Ровно в полдень она ворвалась в кабинет Захарова. Тот сидел за столом, смотрел остекленевшим взором в полную окурков пепельницу. На секунду поднял глаза на Берту:
– Я разорен, убит. Год насмарку, репетиции, декорации, костюмы… все прахом… режиссер в больнице с сердечным приступом… – Он отчаянно затряс головой, желая стряхнуть с себя вчерашний кошмар. – Не понимаю! На генеральный прогон, что ли, пробралась инкогнито какая-то министерская крыса и решила, не соответствует, мол, советской эстетике? Где тогда раньше были? Почему допустили премьеру? Чем им худсовет не угодил? До этого всегда устраивал! Ничего не понимаю!
– Да, именно пробралась. Я знаю, кто эта крыса. Я помню, я видела его глаза в зале на генеральном прогоне.
– Откуда ты знаешь – кто?! Кто?! За что?!
– Я знаю, за что. Худсовет тут ни при чем. Незачем было давать открытый прогон, хотя… чего уж…
Вчера на бульваре она вспомнила все. Воскресный вечер тринадцатого января в ресторане ВТО, восемь месяцев назад. Старый Новый год. Идущий к ней шаткой походкой от другого столика человек. Выстрел шампанского над ее головой, сальные губы и длинный, с горбинкой нос, сопящие ей в ухо: «Богиня, Афродита, затмила всех… экипаж у подъезда… ко мне… на дачу… и любые желания…» Свой безумный хохот в ответ: «С вами? Скорее Гоголь сойдет с постамента, чем я стронусь с места!» Короткий тычок приятельницы в бок под столом, ее испуганный шепот: «Рехнулась! Ты знаешь, кто это?» И снова собственный хохот в спину оскорбленному длинноносому: «Да мне плевать!
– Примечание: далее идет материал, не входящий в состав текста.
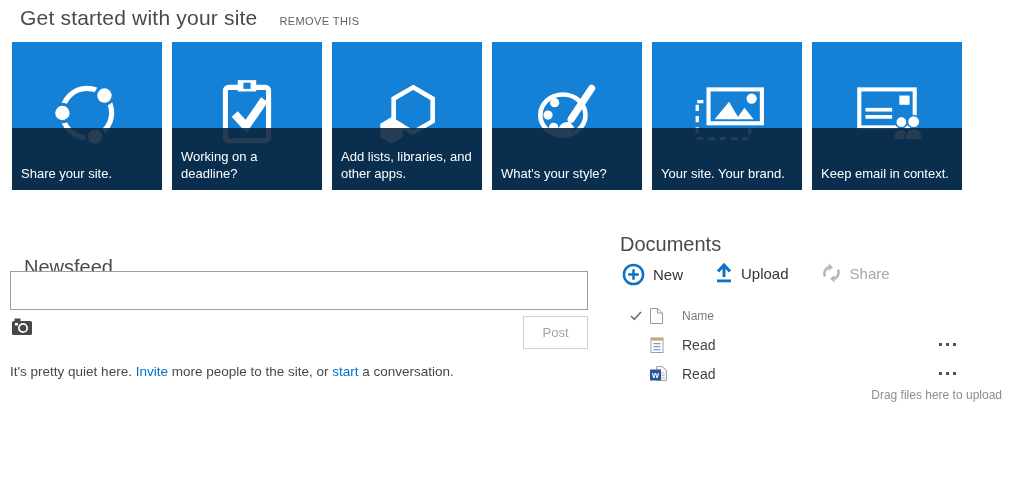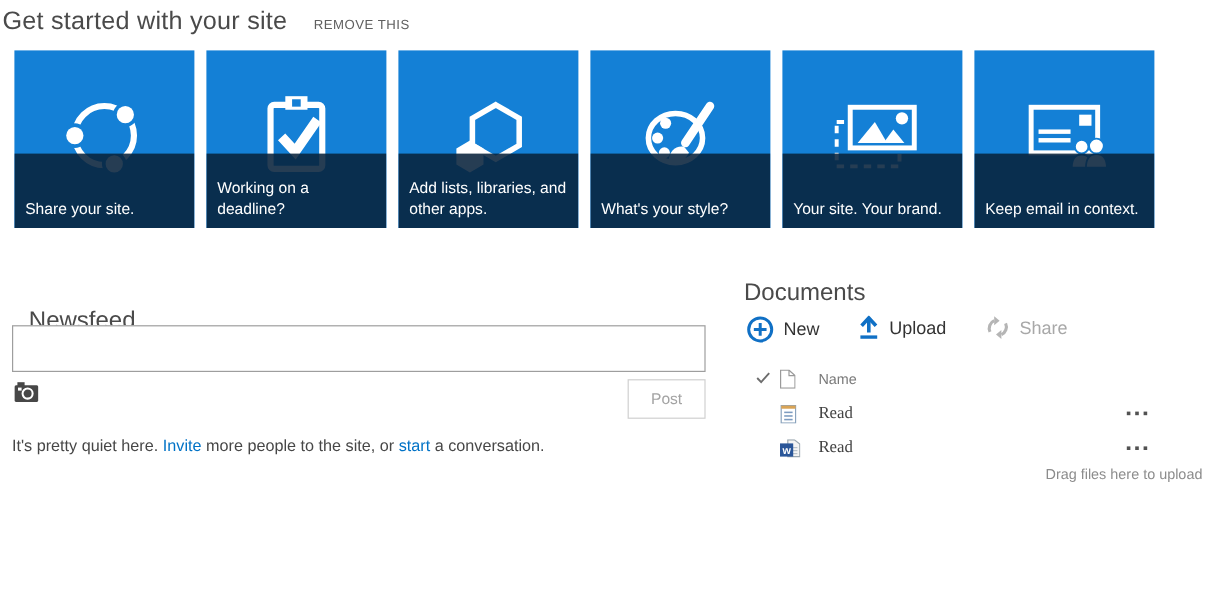--- a/index.html
+++ b/index.html
@@ -1,21 +1,21 @@
 <!DOCTYPE html>
 <html><head>
 <meta charset="utf-8">
 <style>
   * { margin:0; padding:0; box-sizing:border-box; }
   html,body { background:#fff; }
   body { font-family:"Liberation Sans","DejaVu Sans",sans-serif; color:#444; }
   .page { position:relative; width:1017px; height:491px; background:#fff; overflow:hidden; }
 
   
-  .gs-header { position:absolute; left:2px; top:6px; display:flex; align-items:baseline; }
+  .gs-header { position:absolute; left:20px; top:6px; display:flex; align-items:baseline; }
   .gs-title { font-size:21px; font-weight:300; color:#4a4a4a; letter-spacing:.2px; }
   .remove-link { margin-left:22px; font-size:11px; color:#5f5f5f; letter-spacing:.4px; cursor:pointer; }
 
   
   .tiles { position:absolute; left:12px; top:42px; display:flex; gap:10px; }
   .tile { position:relative; width:150px; height:148px; background:#1480d6; cursor:pointer; overflow:hidden; }
   .tile-icon { position:absolute; left:50%; top:32px; transform:translateX(-50%); width:78px; height:78px; }
   .tile-caption { position:absolute; left:0; bottom:0; width:100%; height:62px; background:rgba(8,34,59,0.88);
                   color:#fff; font-size:13px; line-height:17px; padding:5px 9px 8px 9px;
                   display:flex; flex-direction:column; justify-content:flex-end; }
@@ -35,21 +35,21 @@
   .documents-title { position:absolute; left:620px; top:233px; }
   .doc-toolbar { position:absolute; left:622px; top:263px; display:flex; align-items:flex-start; gap:32px; }
   .tool-item { display:flex; align-items:center; gap:8px; font-size:15px; color:#333; cursor:pointer; }
   .tool-item.disabled { color:#a8a8a8; cursor:default; }
 
   .doc-table { position:absolute; left:620px; top:301px; width:350px; }
   .doc-row { display:flex; align-items:center; height:29px; }
   .cell-check { width:30px; padding-left:10px; }
   .cell-icon { width:32px; display:flex; align-items:center; }
   .cell-name-hdr { font-size:12px; color:#7a7a7a; }
-  .cell-name { font-size:14px; color:#444; cursor:pointer;font-family:Liberation Serif, serif; }
+  .cell-name { font-size:14px; color:#444; cursor:pointer; }
   .cell-menu { margin-left:auto; padding-right:14px; display:flex; gap:4px; cursor:pointer; }
   .dot { width:3px; height:3px; background:#525252; }
   .drop-hint { position:absolute; left:620px; top:388px; width:382px; text-align:right; font-size:12px; color:#8c8c8c; }
 </style>
 </head>
 <body>
 
 <div class="page">
 
   <div class="gs-header">

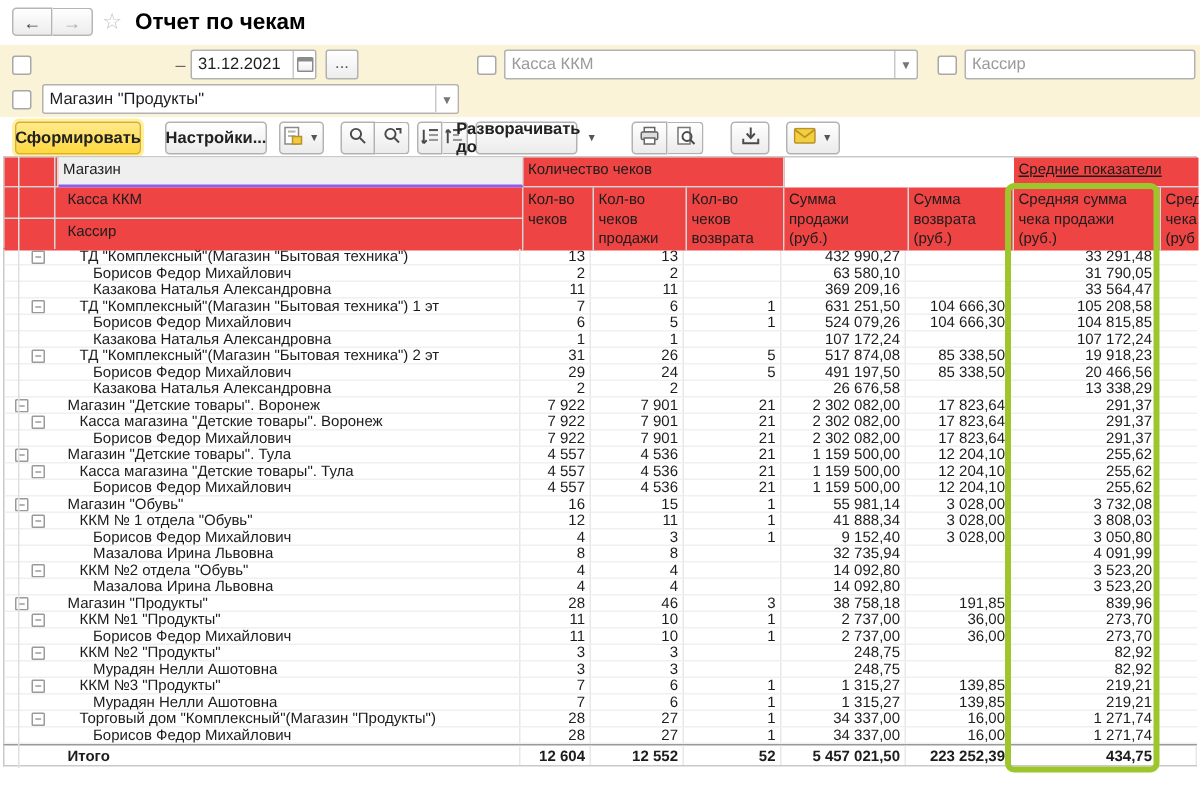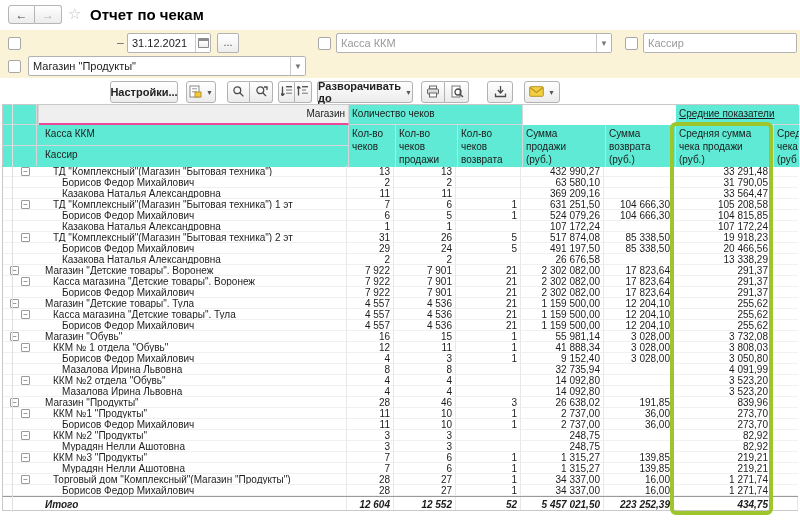--- a/index.html
+++ b/index.html
@@ -42,38 +42,38 @@
   .btn .dd { font-size:7px; color:#555; margin-left:4px; }
   .icobtn { padding:0 4px; }
   .join-l { border-radius:3px 0 0 3px; }
   .join-r { border-radius:0 3px 3px 0; border-left:none; }
   .gl { stroke:#4a4a4a; stroke-width:1.3; fill:none; }
 
   
   .report { position:absolute; left:2px; top:104px; width:796px; }
   .hdr { position:relative; border-top:1px solid #c9c9c9; border-left:1px solid #c9c9c9; border-bottom:1px solid #8f8f8f; height:62px; font-size:10px; }
   .hc { position:absolute; border-right:1px solid #d7d7d7; border-bottom:1px solid #d7d7d7; padding:2px 3px 0 3px;
-        white-space:pre-line; line-height:13px; overflow:hidden; background:#5eead4; }
-  .hc.sel { background:#efefef; border-bottom:2px solid #ec4899;text-align:right; }
+        white-space:pre-line; line-height:13px; overflow:hidden; background:#ef4444; }
+  .hc.sel { background:#efefef; border-bottom:2px solid #8b5cf6; }
 
   .rows { border-left:1px solid #c9c9c9; }
   .trow { display:flex; height:11px; font-size:10px; line-height:11px; }
   .trow .c { border-right:1px solid #e8e8e8; border-bottom:1px solid #f0f0f0; overflow:hidden; white-space:nowrap; }
   .c.label { width:344px; position:relative; }
   .c.n { text-align:right; padding-right:3px; }
   .c.qty{width:47px}.c.qty_sale{width:62px}.c.qty_return{width:65px}
   .c.sum_sale{width:83px}.c.sum_return{width:70px}.c.avg_sale{width:98px}
   .c.avg_return{flex:1; border-right:none;}
   .lvl1 .lt{padding-left:42px}.lvl2 .lt{padding-left:50px}.lvl3 .lt{padding-left:59px}
   .exp { position:absolute; top:1px; width:9px; height:9px; border:1px solid #9a9a9a; background:#fff;
          font-size:8px; line-height:7px; text-align:center; color:#555; border-radius:1px; }
   .exp.x1{left:7px}.exp.x2{left:18px}
   .totalrow { display:flex; height:15px; font-size:10px; line-height:15px; font-weight:bold;
               border-top:1px solid #9a9a9a; border-bottom:1px solid #c9c9c9; border-left:1px solid #c9c9c9; }
-  .totalrow .c { border-right:1px solid #e8e8e8;font-style:italic; }
+  .totalrow .c { border-right:1px solid #e8e8e8; }
   .totalrow .label .lt { padding-left:42px; }
 
   .gutter1 { position:absolute; left:12px; top:104px; height:408px; width:1px; background:#e0e0e0; }
   .gutter2 { position:absolute; left:36px; top:104px; height:62px; width:1px; background:#d7d7d7; }
 
   .green-box { position:absolute; left:670px; top:122px; width:103px; height:393px;
                border:4px solid #9dc62d; border-radius:6px; pointer-events:none; z-index:5; }
 </style>
 </head>
 <body>
@@ -116,20 +116,23 @@
     </div>
 
     <div class="cb" style="left:8px;top:30px;"></div>
     <div class="field" style="left:28px;top:26px;width:278px;">
       <span class="val">Магазин "Продукты"</span>
       <span class="sidebtn">▼</span>
     </div>
   </div>
 
   <div class="toolbar">
+    <div class="btn primary" style="left:10px;width:84px;">
+        <span>Сформировать</span>
+      </div>
     <div class="btn" style="left:110px;width:68px;">
         <span>Настройки...</span>
       </div>
     <div class="btn icobtn" style="left:186px;width:30px;">
       <span>
         <svg width="13" height="13" viewBox="0 0 13 13">
             <rect x="1" y="1" width="9" height="11" fill="#fff" stroke="#8a8a8a"></rect>
             <rect x="3" y="3" width="5" height="1.4" fill="#b5b5b5"></rect>
             <rect x="3" y="6" width="5" height="1.4" fill="#b5b5b5"></rect>
             <rect x="6" y="7" width="6" height="5" fill="#f3c93e" stroke="#b8932a"></rect>
@@ -161,21 +164,21 @@
     </div>
     <div class="btn icobtn join-r" style="left:295px;width:17px;">
       <span><svg width="12" height="12" viewBox="0 0 12 12">
             <line class="gl" x1="1.5" y1="10.5" x2="1.5" y2="1.5"></line>
             <path d="M1.5 1.5 l2 2 M1.5 1.5 l-1.6 2" class="gl"></path>
             <rect x="5" y="1" width="6" height="1.4" fill="#555"></rect>
             <rect x="5" y="4.3" width="4" height="1.4" fill="#999"></rect>
             <rect x="5" y="7.6" width="6" height="1.4" fill="#999"></rect>
           </svg></span>
     </div>
-    <div class="btn" style="left:317px;width:96px;">
+    <div class="btn" style="left:317px;width:68px;">
       <span>Разворачивать до</span>
         <span class="dd">▼</span>
     </div>
     <div class="btn icobtn join-l" style="left:421px;width:24px;">
       <span><svg width="14" height="13" viewBox="0 0 14 13">
             <rect x="3.5" y="1" width="7" height="3" fill="#fff" stroke="#666"></rect>
             <rect x="1.5" y="4" width="11" height="5" rx="1" fill="#ddd" stroke="#666"></rect>
             <rect x="3.5" y="8" width="7" height="4" fill="#fff" stroke="#666"></rect>
           </svg></span>
     </div>
@@ -443,21 +446,21 @@
           <div class="c n sum_sale">14 092,80</div>
           <div class="c n sum_return"></div>
           <div class="c n avg_sale">3 523,20</div>
           <div class="c n avg_return"></div>
         </div>
         <div class="trow lvl1">
           <div class="c label"><span class="exp x1">−</span><span class="lt">Магазин "Продукты"</span></div>
           <div class="c n qty">28</div>
           <div class="c n qty_sale">46</div>
           <div class="c n qty_return">3</div>
-          <div class="c n sum_sale">26 638,02</div>
+          <div class="c n sum_sale">38 758,18</div>
           <div class="c n sum_return">191,85</div>
           <div class="c n avg_sale">839,96</div>
           <div class="c n avg_return"></div>
         </div>
         <div class="trow lvl2">
           <div class="c label"><span class="exp x2">−</span><span class="lt">ККМ №1 "Продукты"</span></div>
           <div class="c n qty">11</div>
           <div class="c n qty_sale">10</div>
           <div class="c n qty_return">1</div>
           <div class="c n sum_sale">2 737,00</div>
У него гайморит и перегаром разит за километр!» О боги, боги мои, если бы знать о последствиях!
– Берта, прошу тебя! – Захаров отчаянно замахал руками. – Не ходи никуда, не наломай дров! Будет еще хуже!
– Что, бывает хуже?
– Бывает. Ты плохо их знаешь. Начнут гнобить, остановиться уже не смогут.
– Это мы посмотрим!
– Вы записаны? По какому вопросу? – Дородная, в розовом кримплене секретарша окинула ее взглядом оценивающим и холодным.
– По личному, безотлагательному. Представьте меня, пожалуйста, ваш руководитель меня знает.
– У нас, если вы не знаете, строгая запись. Ладно, ждите. Ваша фамилия, еще раз?
Секретарша встала, одернув тугой кримплен на ягодицах, ненадолго исчезла за дверью кабинета. Пока она находилась там, Берту трясло все сильнее. Казенные стены сволочным образом поглощали ее решимость.
Наконец секретарша вышла:
– Хорошо, пройдите, но не больше пяти минут, у него через час выездное совещание в партийных верхах.
Она говорила очень путано. Она не знала, куда девать руки. Ее мутило в душном, пахнущем бумажной пылью и приторным одеколоном кабинете. Снова ныл живот. Человек за столом не предложил ей сесть.
– Что-что, простите? Нет, лично вас я не помню. Да, я был на прогоне в вашем театре по роду службы. А-ах, это вы были в главной роли? Теперь, кажется, начинаю вас припоминать. Однако претензии нашего Министерства касаются спектакля в целом, его идейной составляющей, никак не вашей персоны. Вопрос со спектаклем окончательно решен коллегиально вчера. Ничем не могу помочь.